Metro’s capital funding agreement and PRIIA both expire after the next fiscal year. Currently, the capital program is funded by $300 million in federal formula grants, $150 million from PRIIA, $150 million in matching regional PRIIA money and $210 million from the regional jurisdictions.
July 1 marks the start of fiscal 2018 for the transit agency.
Meanwhile, COG’s board of directors on Wednesday adopted a set of principles to guide its strategy group, which is focused on securing capital funding by the end of fiscal 2018. However, the principles lack any dollar goals.
The principles call for regional and federal governments to contribute, and more revenues from riders — not from increased fares but from an increase in ridership.
With SafeTrack ending, Metro already is reaping benefits, Mr.

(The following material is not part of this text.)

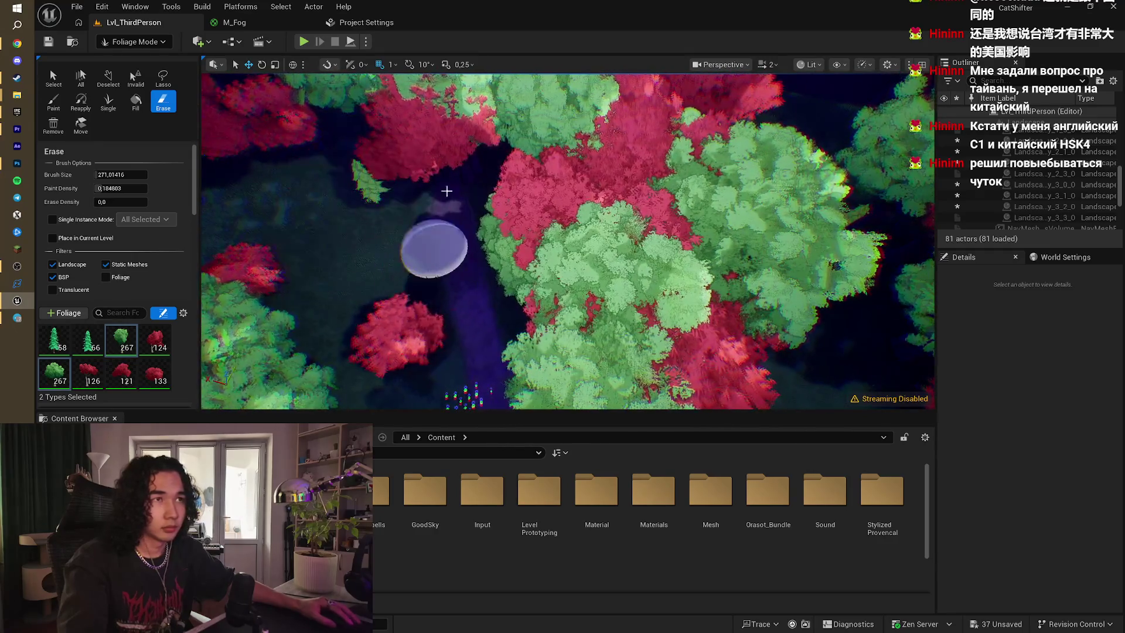
{"action": "left_click_drag", "start_coordinate": [444, 164], "coordinate": [398, 178]}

Wiedefeld said. He said delays caused by railcar problems are down 41 percent through the first five months of the year.
But his presentation stated that increased ridership alone would not solve the capital funding problem.
“Even if Metro were to regain tomorrow the 100,000 average daily riders lost over the last decade, its public subsidy need for day-to-day operations would still grow to $1.5 billion in 10 years,” he said.
Metro also suffers on the operating expenses side, where costs are rising at twice the rate of fares and commercial revenues, according to the presentation.
Mr. Wiedefeld said the revenue issues, especially on the capital side, will not be solved through “management magic.”
“Dedicated funding alone is not the answer,” COG member Marc Korman of Montgomery County told reporters. “Metro’s problem is not just money.”
Mr. Korman, a Maryland state delegate, called for reforms within the transit agency, such changing who appoints the Riders’ Advisory Council.
“You could reform the process for the Rider’s Advisory Council … to give riders a real, active group at the table that can articulate their interests,” he said, adding that he opposes new taxes to fund Metro.
“It’s not something we should be asking taxpayers to even do,” Mr. Korman said, adding that a regional consensus should be reached instead of pushing separate bills through Maryland, Virginia and the District.
Sharon Bulova, chair of the Fairfax County Board of Supervisors and head of the Metro strategy group, told reporters that people want to know the rail and bus system is looking at efficiencies.
“We need to be able to tell our voters, we need to be able to tell our taxpayers that we’re looking at efficiencies, that we’re looking at everything that needs to be dealt with, before returning to the taxpayers for increased funding,” Ms. Bulova said.